Many will spend less due to their view of the economy....While over half (60%) of holiday shoppers say their perception of the economy will not affect how much they spend on gifts this year, 3 in 10 (30%) say they’ll spend less because of it. For perspective, that’s 66 million Americans who are tightening their purse strings in response to their perception of the economy.
In-store traffic on Black Friday fell 2.1% compared to the same day last year, while in-store sales fell 1.6%, according to preliminary data from RetailNext, a San Jose-based retail analytics company.
originally posted by: DictionaryOfExcuses
My family is intentionally spending a mere fraction of what we might have in past years. We all put our heads together and decided that - while we are still giving the little one's Christmas - we're under no obligation to go spend gobs of cash. I never want anything for Christmas except peace and quiet with my family. Maybe some deviled eggs.
If I'm honest, the empty ritual of holiday spending & consumption has done nothing but get me down since I was a teenager. I'm all for building interpersonal bridges via gift-giving. I just think it's mostly a rote exercise and it feels stupid, and there's something particularly gross to me when the talking heads get starry-eyed and giddy talking about sales numbers.
Just my feelings on the matter.
originally posted by: cenpuppie
Nah, your right.
Have you heard anything about the Black Friday or Cyber Monday sales? It's been dismal across the board and people are hoping that Christmas will bail out retailers but that isn't looking to good either.

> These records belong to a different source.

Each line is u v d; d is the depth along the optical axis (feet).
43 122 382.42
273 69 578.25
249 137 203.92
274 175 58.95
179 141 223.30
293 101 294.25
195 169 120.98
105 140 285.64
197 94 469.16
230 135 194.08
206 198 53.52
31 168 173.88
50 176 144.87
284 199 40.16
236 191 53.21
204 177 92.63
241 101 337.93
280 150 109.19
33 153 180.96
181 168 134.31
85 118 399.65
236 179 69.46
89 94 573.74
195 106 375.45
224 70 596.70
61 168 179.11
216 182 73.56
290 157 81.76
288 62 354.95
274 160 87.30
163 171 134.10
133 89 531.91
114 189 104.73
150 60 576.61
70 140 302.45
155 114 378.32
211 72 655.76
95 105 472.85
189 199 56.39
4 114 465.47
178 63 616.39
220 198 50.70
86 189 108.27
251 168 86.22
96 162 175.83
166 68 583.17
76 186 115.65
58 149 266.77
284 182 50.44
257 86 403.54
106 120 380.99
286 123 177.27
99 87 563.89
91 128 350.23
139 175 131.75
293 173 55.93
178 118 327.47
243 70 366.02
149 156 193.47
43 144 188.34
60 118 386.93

The economy is grinding to halt but as long as that stock market goes higher, its all good.
New York (CNN)This year's Black Friday shaped up to be the biggest yet. Americans spent $7.4 billion online on Black Friday and $4.2 billion on Thanksgiving Day.
With Thanksgiving landing six days later than last year, retailers amped up their advertising and served up deep discounts on items such as appliances, sporting goods, televisions, consumers and toys, according to Adobe Analytics.
"We've got a shorter holiday selling season," Jason Woosley, Adobe's vice president of commerce product and platform, told CNN Business earlier this week. "That's creating a compression effect."
Consumers spent $11.6 billion online over the two days. Friday was also the biggest day ever for mobile sales, as $2.9 billion came from smartphones. People are getting more comfortable with buying online and on smaller screens.
originally posted by: Subrosabelow
Working at the Wall of Marts, we did a massive amount of business starting with the week of Black Friday and it's been steady ever since. We also do Ship to Store online sales for the WM website and that's been insanely busy as well. I'm expecting a huge crash after December though since the oilfield is dead here in Alberta and unemployment is up as well as cost of living.